Notes from the Wired

Deep reinforcement learning from human preferences

Published: February 5, 2024

Paper Title: Deep reinforcement learning from human preferences
Link to Paper: https://arxiv.org/abs/1706.03741
Date: 12. June 2017
Paper Type: RL, RLHF
Short Abstract:
This paper introduces Reinforcement Learning from Human Preferences (RLHF), a technique that enables RL agents to learn without a direct reward, relying instead on human preferences for their actions.

1. Introduction

Reinforcement learning (RL) has achieved numerous successes in enabling agents to learn how to navigate and solve complex environments, especially when a well-specified reward function is available.

However, there are scenarios where defining a reward function is challenging or even impossible. For example, when training a robot to make scrambled eggs, it’s not straightforward to define a reward function. In such cases, inverse reinforcement learning and behavior cloning can be employed, but they are limited to behaviors easily demonstrable by humans.

Alternatively, direct feedback from humans can serve as a reward function, but this approach is often expensive. RLHF proposes a novel method: learning a reward function from human feedback and optimizing it. This approach aligns with several key principles:

The authors test their method on two diverse domains: Atari games and robotics tasks.

2. Method

2.1 Setting and Goal

The RLHF agent interacts with an environment across a sequence of steps. At each step \(i\), the agent receives an observation

$$o_t \in O$$

from the environment and performs an action \( a_t \in A \) in response.

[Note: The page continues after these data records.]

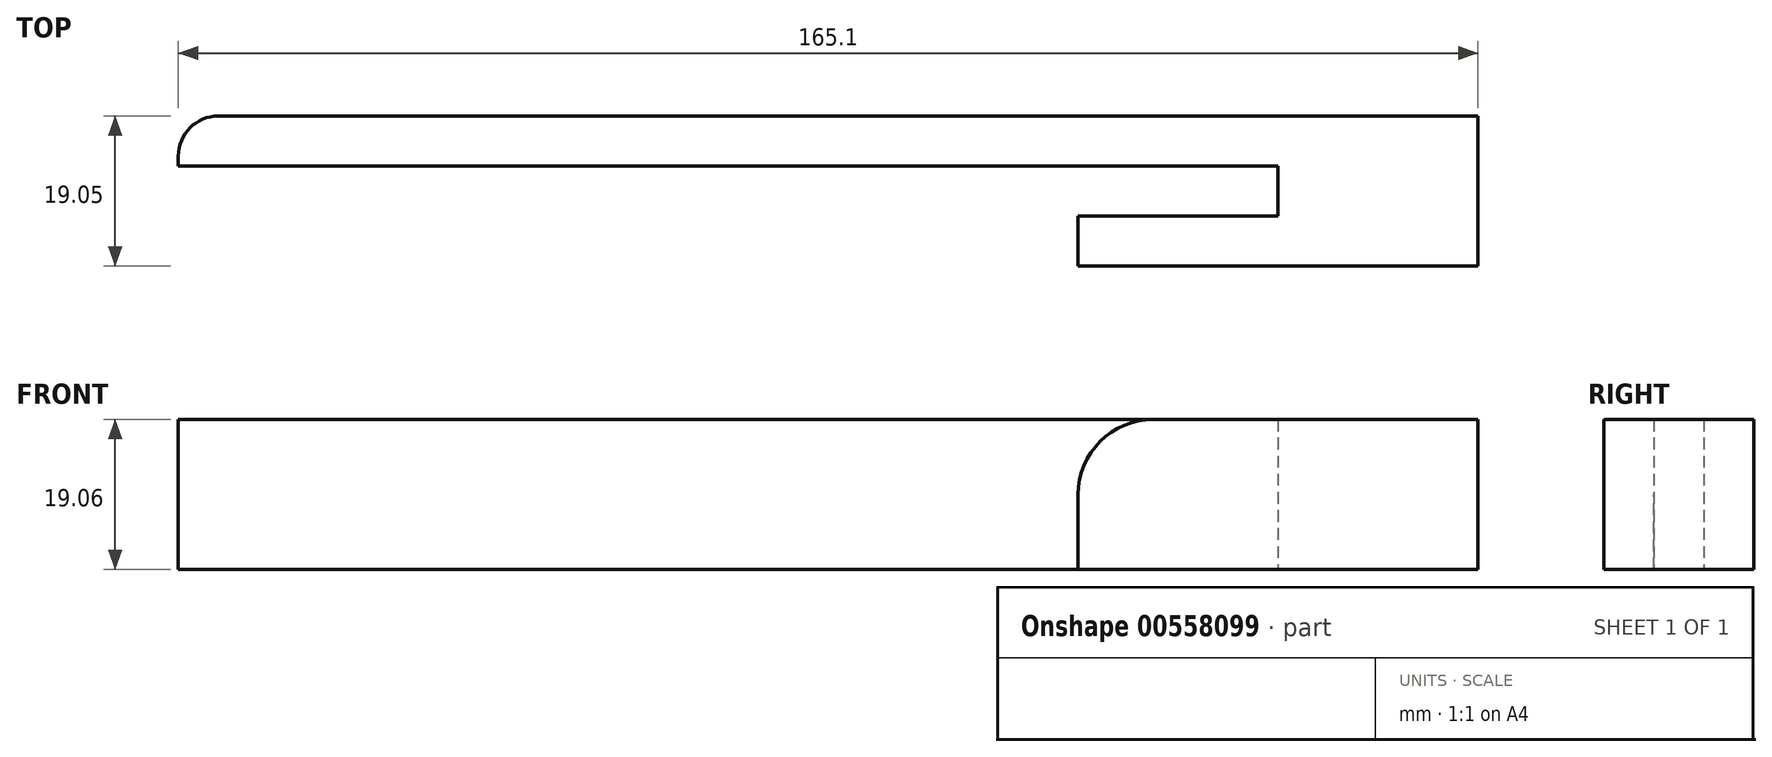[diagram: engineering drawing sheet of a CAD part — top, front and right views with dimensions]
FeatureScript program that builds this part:
annotation { "Feature Type Name" : "Feature", "Feature Type Description" : "" }
export const myFeature = defineFeature(function(context is Context, id is Id, definition is map)
    precondition{}
    {
        {
            var Q0;
            Q0=qCreatedBy(makeId("Front.planeOp"),FACE);
            var sketch = newSketch(context, id + "F0", { "sketchPlane" : qUnion([Q0])});
            skLineSegment(sketch, "E0.bottom", {"start": v(9.53, -9.52) * mm, "end": v(-9.52, -9.53) * mm});
            skLineSegment(sketch, "E0.top", {"start": v(9.52, 9.53) * mm, "end": v(0, 9.53) * mm});
            skLineSegment(sketch, "E0.right", {"start": v(-9.52, -9.53) * mm, "end": v(-9.53, 0) * mm});
            skPoint(sketch, "E0.middle", {"position": v(0, 0) * mm});
            skArc(sketch, "E1", {"start": v(0, 9.52) * mm, "mid": v(-6.74, 6.74) * mm, "end": v(-9.52, 0) * mm});
            skPoint(sketch, "E2.orphan", {"position": v(-9.53, 9.52) * mm});
            skLineSegment(sketch, "E3.bottom", {"start": v(9.53, -9.52) * mm, "end": v(41.28, -9.52) * mm});
            skLineSegment(sketch, "E3.top", {"start": v(9.52, 9.53) * mm, "end": v(41.28, 9.53) * mm});
            skLineSegment(sketch, "E3.right", {"start": v(41.28, -9.52) * mm, "end": v(41.27, 9.53) * mm});
            skLineSegment(sketch, "E4.bottom", {"start": v(41.28, 9.53) * mm, "end": v(15.88, 9.53) * mm});
            skLineSegment(sketch, "E4.top", {"start": v(41.28, -9.52) * mm, "end": v(15.88, -9.52) * mm});
            skLineSegment(sketch, "E4.left", {"start": v(41.28, 9.53) * mm, "end": v(41.28, -9.52) * mm});
            skSolve(sketch);
        }
        {
            var Q0;
            Q0 = qSketchRegion(id + "F0", true);
            extrude(context, id + "F1", {"entities" : qUnion([Q0]), "depth" : 6.35 * mm, "offsetDistance" : 25.4 * mm});
        }
        {
            var Q0;
            Q0=qCreatedBy(makeId("Top.planeOp"),FACE);
            var sketch = newSketch(context, id + "F2", { "sketchPlane" : qUnion([Q0])});
            skLineSegment(sketch, "E5.bottom", {"start": v(15.87, 0) * mm, "end": v(41.28, 0) * mm});
            skLineSegment(sketch, "E5.top", {"start": v(15.87, 6.35) * mm, "end": v(41.28, 6.35) * mm});
            skLineSegment(sketch, "E5.right", {"start": v(41.28, 0) * mm, "end": v(41.28, 6.35) * mm});
            skLineSegment(sketch, "E6.right", {"start": v(15.87, 0) * mm, "end": v(15.87, 6.35) * mm});
            skLineSegment(sketch, "E7.bottom", {"start": v(41.28, 6.35) * mm, "end": v(-123.83, 6.35) * mm});
            skLineSegment(sketch, "E7.top", {"start": v(41.27, 12.7) * mm, "end": v(-123.83, 12.7) * mm});
            skLineSegment(sketch, "E7.left", {"start": v(41.28, 6.35) * mm, "end": v(41.28, 12.7) * mm});
            skLineSegment(sketch, "E7.right", {"start": v(-123.83, 6.35) * mm, "end": v(-123.83, 12.7) * mm});
            skSolve(sketch);
        }
        {
            var Q0;
            Q0 = qSketchRegion(id + "F2", true);
            extrude(context, id + "F3", {"entities" : qUnion([Q0]), "operationType" : NewBodyOperationType.ADD, "endBound" : BoundingType.SYMMETRIC, "depth" : 19.05 * mm, "offsetDistance" : 25.4 * mm});
        }
        {
            var Q0;
            Q0=makeQuery(id+"F3.opExtrude","SWEPT_EDGE",EDGE,{"disambiguationData":[OSD([sQuery(id+"F2.wireOp",EDGE,"E7.top"),sQuery(id+"F2.wireOp",EDGE,"E7.right")])]});
            fillet(context, id + "F4", {"entities" : qUnion([Q0]), "radius" : 5.08 * mm, "tangentPropagation" : true, "allowEdgeOverflow" : false});
        }
    });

In traditional RL, the agent aims to maximize a reward \( r_t \in \mathbb{R} \). In RLHF, a human overseer expresses a preference for a trajectory, which consists of multiple steps of observations and actions. The RLHF agent’s goal is to produce a trajectory preferred by the human.

2.2 RLHF

RLHF employs a deep neural network $r'$ as a reward function estimator and a current policy \( \pi \), representing a sequence of actions optimizing the reward function estimation.

The network updates follow this process:

  1. The agent executes action \(a\) from policy \(\pi\). \(r'\) estimates the reward based on the action \(a\) and the environment observation. Traditional RL algorithms then update the agent network weights based on the reward \(r'\).
  2. Subsequently, a random pair of actions is sampled from the current trajectory and presented to a human for preference expression.
  3. The reward function estimator is updated through supervised learning based on human-expressed preferences.

After receiving the reward \(r'\), the agent can be optimized as in traditional RL settings.

Human preference expression is task and environment-specific. For language models, text may be presented, while for Atari games, short video clips showcasing the agent’s gameplay may be provided. Preferences are then stored in a database.

To optimize the reward function estimator, the authors employ cross-entropy loss between the predicted model loss and the human-provided feedback. Specifically, they use the Bradley-Terry model for estimating score functions between pairwise preferences.

3. Results

3.1 Simulated Robotics

Synthetic labels are generated by selecting trajectories leading to higher rewards down the hill, based on true rewards, instead of being presented to humans.

With the reward model trained on 700 labels, the authors achieve performance matching that of a true RL algorithm on all tasks.

3.2 Atari Games

On most games, RLHF performs similarly or slightly worse than a true RL algorithm with true rewards. In some games, RLHF exhibits significant performance disparities, attributed to game-specific reasons.

4. Conclusion

The authors demonstrate that by learning a reward function estimator from human feedback using supervised learning, it is possible to train an RL agent to solve tasks. This approach is particularly beneficial for tasks where defining a reward function is challenging.